Bu sorunlara onlarcasını eklemek mümkün;
Ders saatlerinin artırılmasıyla öğrencileri gece geç saatlere kadar ders işlemeleri,
Okul dönüşümlerinin öğretmenler , öğrenciler ve veliler tarafından sorunlar ortaya çıkarması ,
Alan değişikliği ile bir çok öğretmenin uzmanı olmadığı alanlarda öğretmenlik yapması,
Okullarda binaların sisteme uygun olmaması ,
Bürokratik ve mevzuat boşluğu kaynaklı sorunlar,
Sınav sistemlerinde sürekli değişikliğe gidilmek zorunda kalması ,
Anadolu lisesi öğrenci sınıflarının yetersiz olmasından dolayı on binlerce öğrencinin istemeyerek meslek lisesine gitmek zorunda kalması vs. vs.

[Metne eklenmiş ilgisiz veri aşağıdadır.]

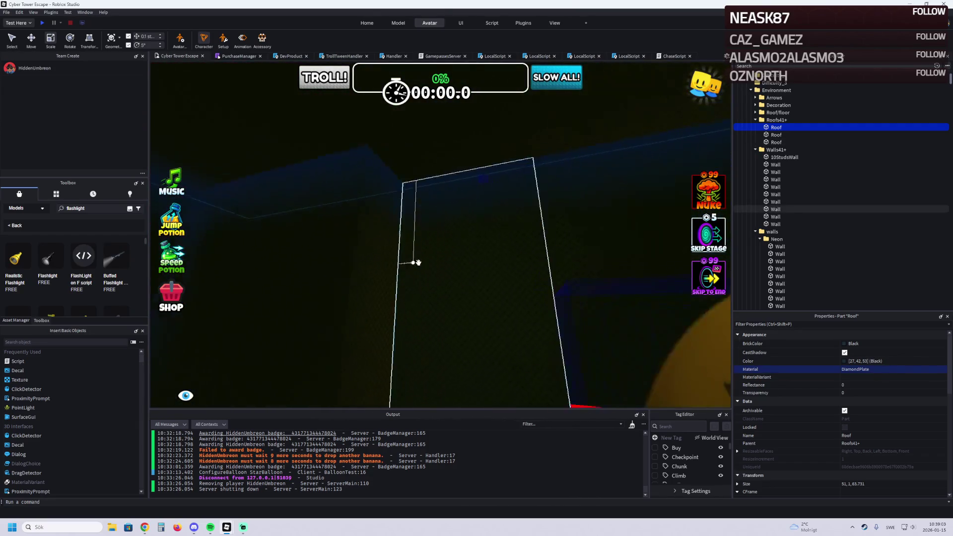
pyautogui.scroll(10, 418, 262)
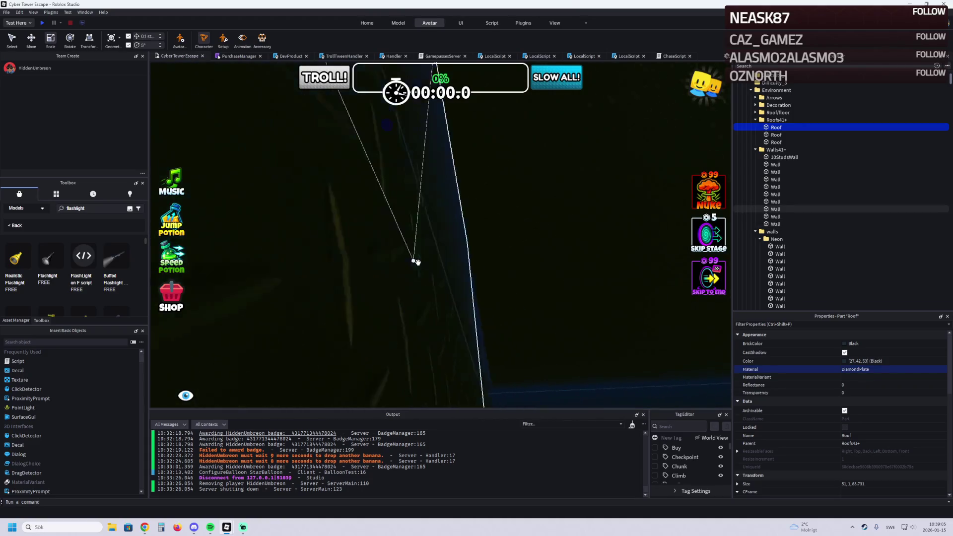
pyautogui.scroll(10, 418, 262)
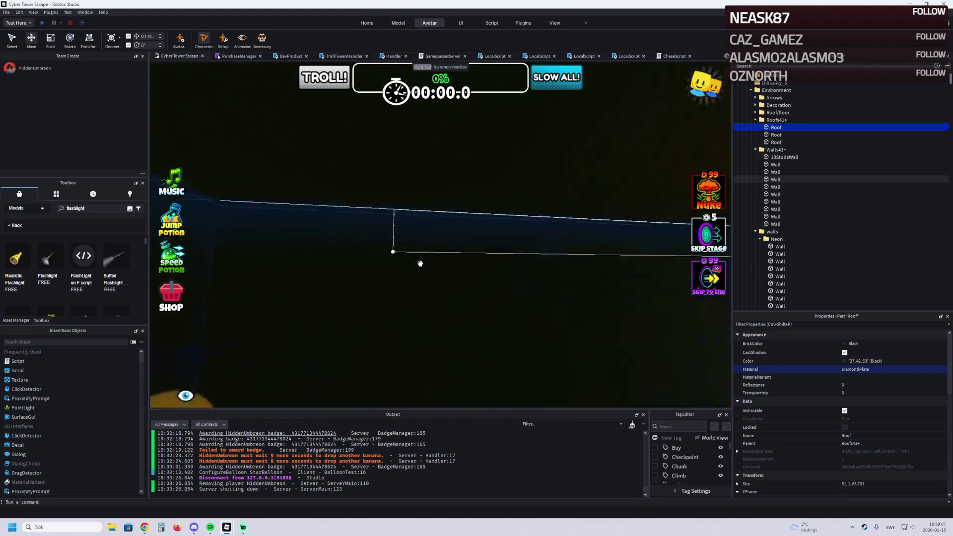
# Step: With the Move tool, shift the third Roof panel vertically and drag it into place over the room
pyautogui.press('ctrl+2')
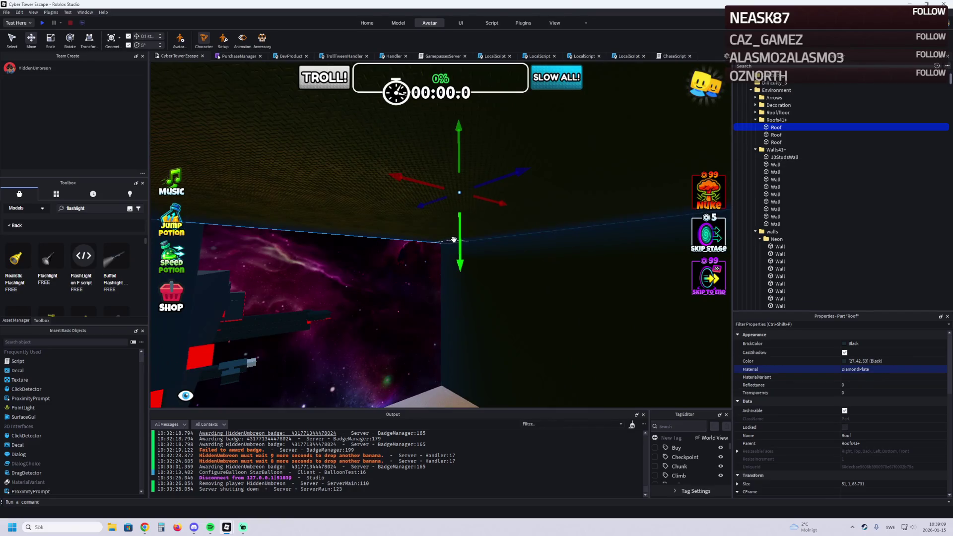
pyautogui.scroll(10, 454, 240)
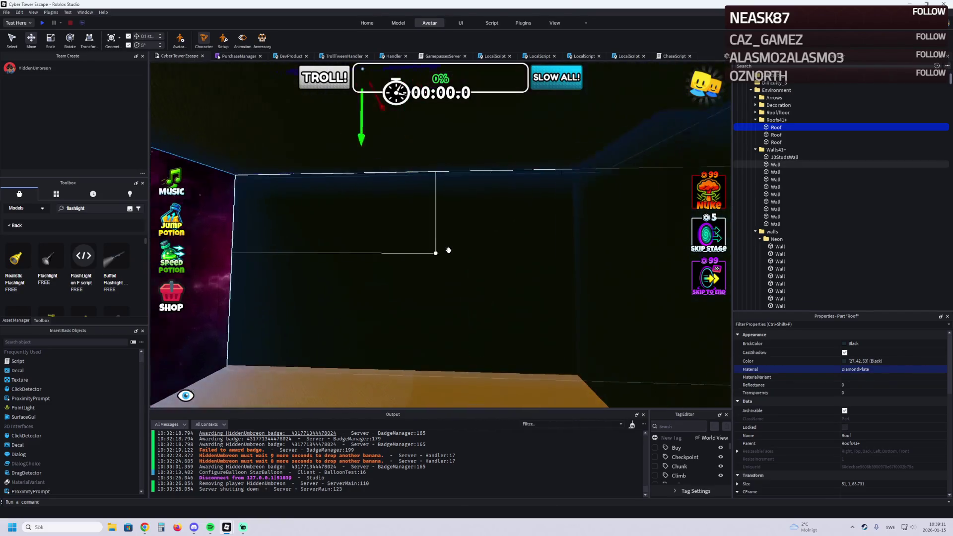
pyautogui.scroll(-5, 448, 251)
pyautogui.moveTo(478, 187); pyautogui.dragTo(494, 208)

Bu sorunlar uzayarak gider.
Peki Milli Eğitim bakanlığı şu noktada ne yapmalı?
Öncelikle bürokrat yapısını değiştirmeli ve öğretmen kökenli bürokratları göreve getirmeli. Sorunları sorunların içinden gelenler çözebilirler. Bu şuna benziyor; Sağlık bakanlığına bir inşaat mühendisini bakan yapmak. İnşaat mühendisi doktorları tanımadan ,dokrların şartlarını bilmeden , hastane yapıları işleyişleri personellerin talepleri hakkında hiçbir bilgi sahibi olmadan bakanlığı nasıl yönetebilir?
Milli Eğitim Bakanlığı ayrıca karar mekanizmasına öğretmenleri de katmalı ve fikirlerini değerlendirmeli. Birkaç kişinin isteğine bağlı politikalar ile günü yönetim anlayışı devlet ciddiyetine aykırı bir durumdur.
Bunu yaptıktan sonra da yaptıkları yanlışları inatla kabul ettirmek yerine yanlışlarından dönerek öğretmen , öğrenci ,veli ve diğer personelleri bu kaos ortamı içerisinden ancak kurtarabilir. Milli Eğitim Bakanımız Sayın Nabi Avcının bu taleplerin farkına varıp gereğini yerine getireceğine inanıyoruz.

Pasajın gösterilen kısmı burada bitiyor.